By the way that weblog is now useless as it is being trolled by a manic depressive on benefits who is posting under multiple aliases, not very convincingly, including ‘Truthist’ and ‘survivalist’, and who is (of course) an admirer of Chris Spivey . That’s the second time it has happened, on both of my regular weblogs (the other is with a British newspaper, and there it’s even worse: hardly anyone else comments there any more while this man posts around the clock having tedious conversations with himself in between inveigling the host into arguments). That’s why I dropped in here on my travels as an internet orphan but I hope you don’t get one here too as they are pests driven by a need to deceive others.

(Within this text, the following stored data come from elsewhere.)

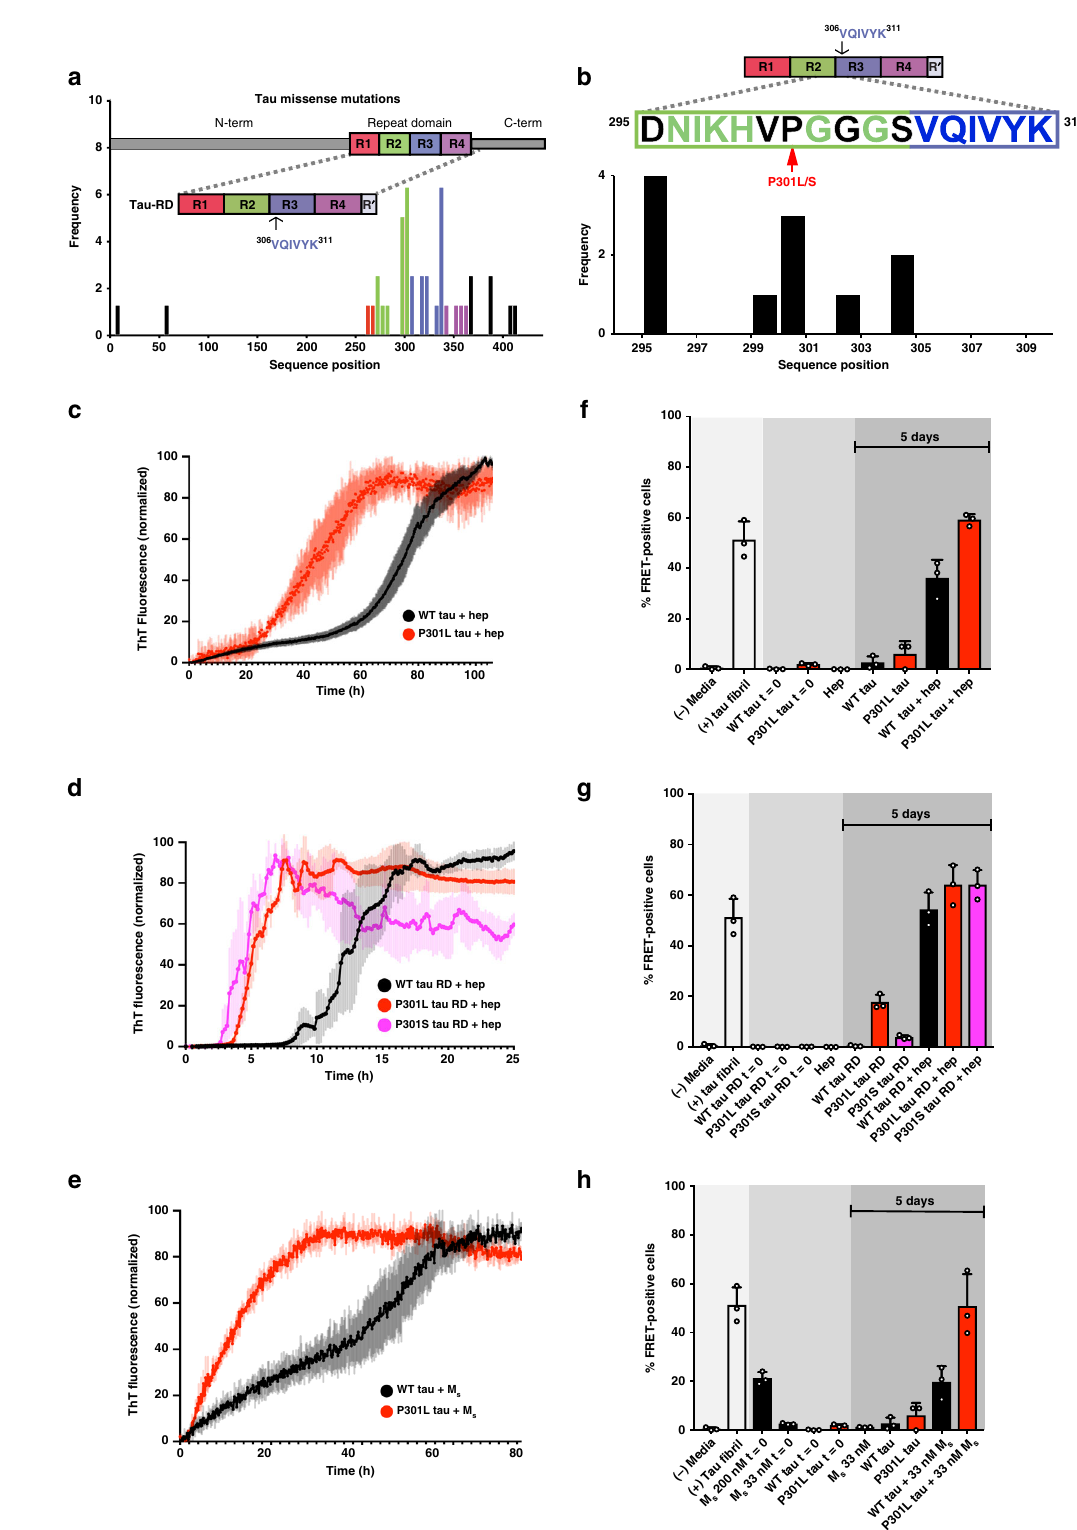
RD (WT tau RD, t 1/2 = 12.5 ± 0.2 h) (Fig. 1d and Supplementary Data 1). Consistently, we found that mutations at position 301 (from proline to either leucine or serine) increased aggregation rates by approximately twofold compared with WT in both FL tau and tau RD constructs. Thus, in vitro, tau RD recapitulates key aspects of aggregation observed in FL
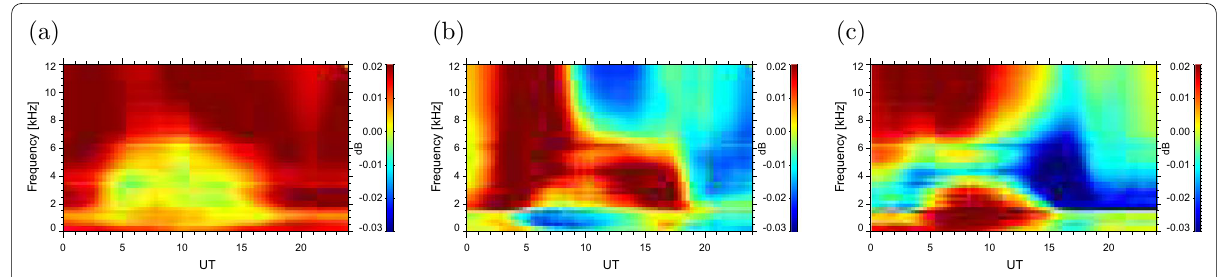
Fig. 1 First three principal component basis vectors obtained from Kannuslehto daily frequency–time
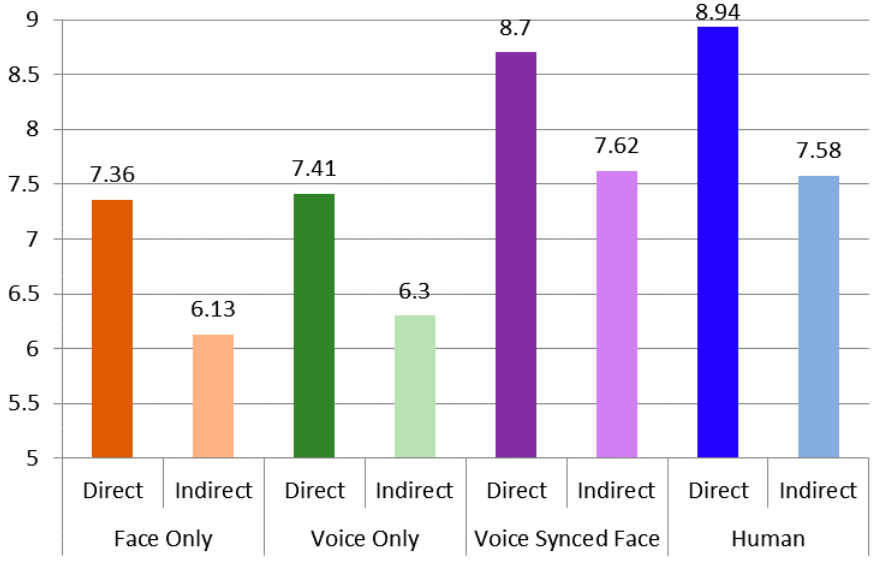
Figure 6. Mean valence toward the presenter for each evaluation type. (direct, indirect) for each presenter type (face only, voice only, voice synced face, human) ( n = 80).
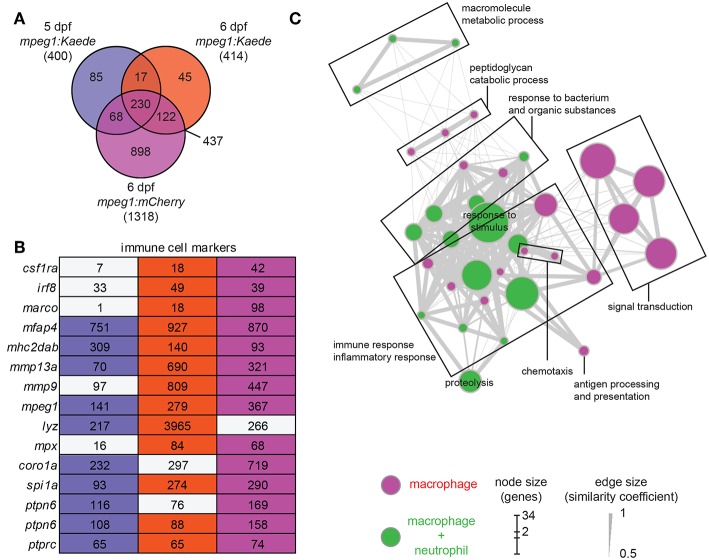
Core expression of macrophages in zebrafish larvae. (A) Overlap of the genes enriched (P-adj < 0.01) in zebrafish larval macrophages (zfM) at 5 or 6 dpf from mpeg1-driven Kaede and mCherry reporter fish. The zfM core expression is defined as the overlap of two or three mpeg1 positive populations and includes 437 genes. (B) Expression table of immune cell specific genes. First, second and third columns correspond, respectively, to macrophage expression from 5dpf mpeg1:Kaede, 6dpf mpeg1:Kaede, and 6dpf mpeg1:mCherry reporter larvae. Colored cells correspond to genes enriched in the corresponding sequencing data (log2 (fold change) > 1, P-adj < 0.01) whereas gray cells correspond to non-enriched genes. Numbers are expression levels expressed in TPM in fluorescence positive cells. (C) Network visualization of GO enrichment analysis of genes from the core macrophage expression data set using BiNGO and EnrichmentMap. Magenta nodes are terms found exclusively in the zfM core dataset and green nodes are found in both zfM core and neutrophil data sets. Node size corresponds to the number of genes associated to the enriched GO term and edge size to the similarity coefficient between two nodes.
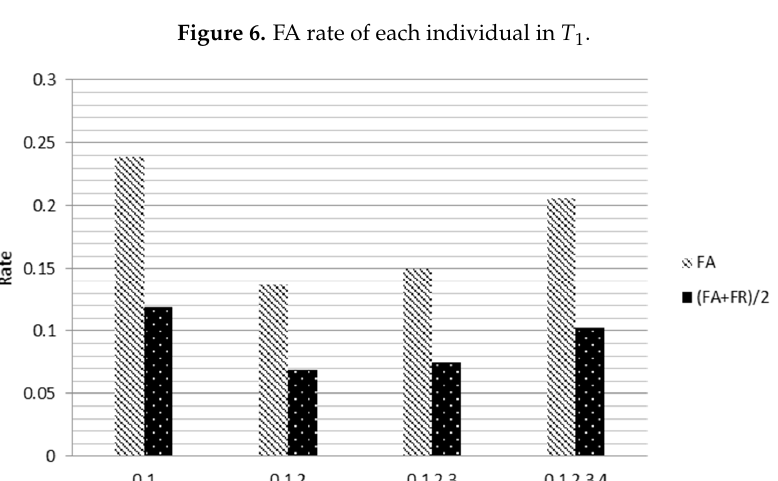
Figure 7. Comparison of different quantization intervals; three-level (0, 1, 2) quantization has the best performance with the lowest FA + FR rate at 0.1193.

I can spot them a mile off now.
- A Potted Plant
June 13, 2016 at 10:22 pm -
It would be interesting, and potentially relevant, to know if Complainant 1 committed his offenses before or after 1990-1991 (first statements), and if before, whether he had served time in prison between 1975 – 1989.
I appreciate the point of this article, thanks!
Personally I don’t experience any cognitive dissonance thinking about someone as both a victimized person and a victimizer of others. I can experience compassion for the victimization they went through, and disgust over the victimizing they perpetrated, simultaneously.
I don’t find it difficult to imagine that ANY perpetrator of sex crimes could also have been a victim of sex crimes – whether they had made such claims at some time or not.
If you take various stats on these subjects seriously, (where’s Moor? his brain should be boiling over that idea already…), there would apparently be many millions more undisclosed victimized persons, than the total number of persons who ever “went public” about their victimization experiences.
Therefore, anyone who hasn’t made such public disclosure COULD be one of those. Even Janner, or any other VIP pedo suspect who never claimed to be a CSA victim. - david
June 23, 2016 at 12:00 pm -
That is the reason why most of the ‘suspects’ get off, because the victim has gone on to lead a life of crime, drugs, drink, and the defense lawyers make mincemeat of them.